▶ To be done
Extract the lines of the rows below word for word, from the first line through the line containing "genus: Ipomoea", with both ends included.

Items listed in a dataset:
::::::
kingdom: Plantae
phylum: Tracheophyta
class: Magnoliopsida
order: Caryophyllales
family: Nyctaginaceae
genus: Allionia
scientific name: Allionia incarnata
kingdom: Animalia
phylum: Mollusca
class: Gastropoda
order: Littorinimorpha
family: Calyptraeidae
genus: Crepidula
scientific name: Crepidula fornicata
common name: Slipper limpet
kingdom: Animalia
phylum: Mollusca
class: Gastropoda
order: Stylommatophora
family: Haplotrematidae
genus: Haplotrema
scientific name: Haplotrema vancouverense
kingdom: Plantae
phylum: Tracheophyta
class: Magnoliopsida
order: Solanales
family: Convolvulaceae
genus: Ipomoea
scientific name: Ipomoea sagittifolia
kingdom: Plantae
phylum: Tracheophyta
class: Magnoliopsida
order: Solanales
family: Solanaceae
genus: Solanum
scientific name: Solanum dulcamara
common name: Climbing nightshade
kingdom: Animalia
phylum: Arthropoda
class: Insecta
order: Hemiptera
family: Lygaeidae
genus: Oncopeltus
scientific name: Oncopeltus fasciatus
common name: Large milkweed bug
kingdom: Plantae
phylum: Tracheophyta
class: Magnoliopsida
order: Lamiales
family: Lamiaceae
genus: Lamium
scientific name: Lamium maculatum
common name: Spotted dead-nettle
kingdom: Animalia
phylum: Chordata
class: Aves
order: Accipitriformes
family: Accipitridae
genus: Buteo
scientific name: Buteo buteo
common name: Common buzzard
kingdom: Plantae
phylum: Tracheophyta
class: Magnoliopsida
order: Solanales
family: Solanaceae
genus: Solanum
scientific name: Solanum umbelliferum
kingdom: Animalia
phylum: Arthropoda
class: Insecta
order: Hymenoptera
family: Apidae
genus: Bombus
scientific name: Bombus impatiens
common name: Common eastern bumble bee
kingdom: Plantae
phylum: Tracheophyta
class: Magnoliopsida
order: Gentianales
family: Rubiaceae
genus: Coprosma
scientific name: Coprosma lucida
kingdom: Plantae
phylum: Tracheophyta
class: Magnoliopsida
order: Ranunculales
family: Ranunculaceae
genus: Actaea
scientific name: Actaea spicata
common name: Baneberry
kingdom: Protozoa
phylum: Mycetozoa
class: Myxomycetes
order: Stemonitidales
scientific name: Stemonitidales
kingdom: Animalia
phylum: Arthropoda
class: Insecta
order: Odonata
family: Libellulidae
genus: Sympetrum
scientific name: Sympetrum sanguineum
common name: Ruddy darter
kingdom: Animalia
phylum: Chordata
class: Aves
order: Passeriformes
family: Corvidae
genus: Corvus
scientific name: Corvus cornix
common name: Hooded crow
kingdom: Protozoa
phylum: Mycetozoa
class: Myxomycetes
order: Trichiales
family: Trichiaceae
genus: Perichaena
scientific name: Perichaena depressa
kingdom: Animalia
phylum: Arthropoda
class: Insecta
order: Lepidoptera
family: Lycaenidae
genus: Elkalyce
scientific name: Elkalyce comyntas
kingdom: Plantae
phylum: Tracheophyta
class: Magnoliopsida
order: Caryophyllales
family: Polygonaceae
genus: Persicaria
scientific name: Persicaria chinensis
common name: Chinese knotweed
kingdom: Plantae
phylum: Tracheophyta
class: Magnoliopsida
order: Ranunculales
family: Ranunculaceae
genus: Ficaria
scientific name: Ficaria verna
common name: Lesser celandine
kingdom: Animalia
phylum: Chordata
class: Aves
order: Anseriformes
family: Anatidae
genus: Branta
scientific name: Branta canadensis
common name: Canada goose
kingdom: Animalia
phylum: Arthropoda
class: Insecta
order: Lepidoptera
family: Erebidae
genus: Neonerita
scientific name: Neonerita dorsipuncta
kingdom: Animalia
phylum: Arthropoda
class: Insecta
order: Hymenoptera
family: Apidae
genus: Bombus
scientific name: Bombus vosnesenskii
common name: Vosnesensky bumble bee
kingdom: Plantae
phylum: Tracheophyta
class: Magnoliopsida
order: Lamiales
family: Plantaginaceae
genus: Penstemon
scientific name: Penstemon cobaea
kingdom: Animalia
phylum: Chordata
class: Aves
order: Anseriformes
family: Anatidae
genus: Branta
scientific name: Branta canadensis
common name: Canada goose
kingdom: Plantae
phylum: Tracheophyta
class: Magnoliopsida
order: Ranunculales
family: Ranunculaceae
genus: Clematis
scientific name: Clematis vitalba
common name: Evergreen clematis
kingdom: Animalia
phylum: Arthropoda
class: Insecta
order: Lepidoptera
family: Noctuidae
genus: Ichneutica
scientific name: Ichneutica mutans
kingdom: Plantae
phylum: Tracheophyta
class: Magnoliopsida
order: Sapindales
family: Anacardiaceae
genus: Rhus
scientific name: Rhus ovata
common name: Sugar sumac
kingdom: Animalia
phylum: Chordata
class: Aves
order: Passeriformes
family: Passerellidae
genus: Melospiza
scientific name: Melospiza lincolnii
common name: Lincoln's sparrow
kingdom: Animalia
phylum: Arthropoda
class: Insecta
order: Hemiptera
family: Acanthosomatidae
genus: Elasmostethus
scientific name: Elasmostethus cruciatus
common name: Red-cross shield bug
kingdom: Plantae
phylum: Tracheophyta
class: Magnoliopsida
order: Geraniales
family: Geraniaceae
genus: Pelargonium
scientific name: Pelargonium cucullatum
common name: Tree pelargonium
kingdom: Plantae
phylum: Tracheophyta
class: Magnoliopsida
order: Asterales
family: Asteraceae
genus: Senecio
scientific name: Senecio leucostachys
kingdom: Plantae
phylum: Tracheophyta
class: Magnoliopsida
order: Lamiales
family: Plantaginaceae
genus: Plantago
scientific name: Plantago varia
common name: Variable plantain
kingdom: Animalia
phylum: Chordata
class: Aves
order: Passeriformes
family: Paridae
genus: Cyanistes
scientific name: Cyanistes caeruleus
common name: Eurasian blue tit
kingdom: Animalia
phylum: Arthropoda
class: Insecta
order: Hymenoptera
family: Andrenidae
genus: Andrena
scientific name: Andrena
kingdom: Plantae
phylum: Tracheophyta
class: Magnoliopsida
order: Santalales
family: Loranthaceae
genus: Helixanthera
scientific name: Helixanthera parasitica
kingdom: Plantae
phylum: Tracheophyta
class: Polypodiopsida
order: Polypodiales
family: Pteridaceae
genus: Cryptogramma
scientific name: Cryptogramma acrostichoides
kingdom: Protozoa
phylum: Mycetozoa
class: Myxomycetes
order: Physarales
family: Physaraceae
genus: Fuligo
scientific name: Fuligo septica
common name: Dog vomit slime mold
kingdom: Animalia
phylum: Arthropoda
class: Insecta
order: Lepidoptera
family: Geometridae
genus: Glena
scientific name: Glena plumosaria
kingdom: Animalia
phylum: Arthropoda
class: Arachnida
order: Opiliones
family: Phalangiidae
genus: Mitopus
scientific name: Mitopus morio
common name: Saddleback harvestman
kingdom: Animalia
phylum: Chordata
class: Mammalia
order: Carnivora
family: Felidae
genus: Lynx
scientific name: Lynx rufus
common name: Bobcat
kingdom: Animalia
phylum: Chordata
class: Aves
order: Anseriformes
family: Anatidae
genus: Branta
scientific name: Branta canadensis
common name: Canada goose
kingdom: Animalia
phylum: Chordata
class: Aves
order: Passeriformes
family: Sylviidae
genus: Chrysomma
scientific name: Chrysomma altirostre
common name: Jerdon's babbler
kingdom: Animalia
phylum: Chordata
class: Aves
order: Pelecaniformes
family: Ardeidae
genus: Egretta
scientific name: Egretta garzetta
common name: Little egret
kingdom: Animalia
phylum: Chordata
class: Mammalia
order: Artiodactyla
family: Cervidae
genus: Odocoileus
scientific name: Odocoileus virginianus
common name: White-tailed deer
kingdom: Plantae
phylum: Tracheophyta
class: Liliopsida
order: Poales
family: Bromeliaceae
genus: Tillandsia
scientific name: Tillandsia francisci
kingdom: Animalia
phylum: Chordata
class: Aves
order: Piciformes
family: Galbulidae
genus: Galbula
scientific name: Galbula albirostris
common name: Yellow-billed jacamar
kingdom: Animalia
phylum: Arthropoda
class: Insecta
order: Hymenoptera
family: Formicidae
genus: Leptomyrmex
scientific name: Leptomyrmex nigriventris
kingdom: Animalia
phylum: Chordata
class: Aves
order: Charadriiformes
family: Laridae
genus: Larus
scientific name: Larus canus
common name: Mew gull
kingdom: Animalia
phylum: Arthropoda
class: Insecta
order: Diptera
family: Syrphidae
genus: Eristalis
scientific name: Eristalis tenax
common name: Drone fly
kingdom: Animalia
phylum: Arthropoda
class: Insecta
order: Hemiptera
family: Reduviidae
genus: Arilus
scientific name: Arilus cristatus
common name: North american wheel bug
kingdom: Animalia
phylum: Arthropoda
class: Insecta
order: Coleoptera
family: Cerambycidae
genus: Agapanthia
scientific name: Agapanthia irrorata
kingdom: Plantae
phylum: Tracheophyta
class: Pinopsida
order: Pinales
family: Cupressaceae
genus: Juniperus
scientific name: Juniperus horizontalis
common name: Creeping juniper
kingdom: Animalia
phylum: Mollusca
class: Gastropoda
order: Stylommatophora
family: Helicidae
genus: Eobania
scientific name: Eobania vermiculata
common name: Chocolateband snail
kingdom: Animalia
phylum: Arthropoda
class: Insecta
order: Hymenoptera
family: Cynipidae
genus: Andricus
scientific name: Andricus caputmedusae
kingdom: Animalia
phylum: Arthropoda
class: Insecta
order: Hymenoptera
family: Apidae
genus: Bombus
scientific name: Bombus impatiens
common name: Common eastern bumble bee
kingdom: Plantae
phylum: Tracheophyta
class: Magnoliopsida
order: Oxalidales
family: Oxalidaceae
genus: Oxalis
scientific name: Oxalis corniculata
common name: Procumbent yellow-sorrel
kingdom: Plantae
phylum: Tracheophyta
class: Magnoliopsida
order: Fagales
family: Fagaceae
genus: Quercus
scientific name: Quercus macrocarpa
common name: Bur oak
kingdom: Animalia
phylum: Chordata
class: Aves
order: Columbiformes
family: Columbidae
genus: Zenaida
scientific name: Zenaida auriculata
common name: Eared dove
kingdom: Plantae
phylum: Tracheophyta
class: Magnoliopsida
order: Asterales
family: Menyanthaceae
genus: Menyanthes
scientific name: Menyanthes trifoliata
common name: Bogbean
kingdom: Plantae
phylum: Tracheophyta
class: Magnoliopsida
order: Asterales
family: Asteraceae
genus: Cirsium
::::::
▶ Solution
kingdom: Plantae
phylum: Tracheophyta
class: Magnoliopsida
order: Caryophyllales
family: Nyctaginaceae
genus: Allionia
scientific name: Allionia incarnata
kingdom: Animalia
phylum: Mollusca
class: Gastropoda
order: Littorinimorpha
family: Calyptraeidae
genus: Crepidula
scientific name: Crepidula fornicata
common name: Slipper limpet
kingdom: Animalia
phylum: Mollusca
class: Gastropoda
order: Stylommatophora
family: Haplotrematidae
genus: Haplotrema
scientific name: Haplotrema vancouverense
kingdom: Plantae
phylum: Tracheophyta
class: Magnoliopsida
order: Solanales
family: Convolvulaceae
genus: Ipomoea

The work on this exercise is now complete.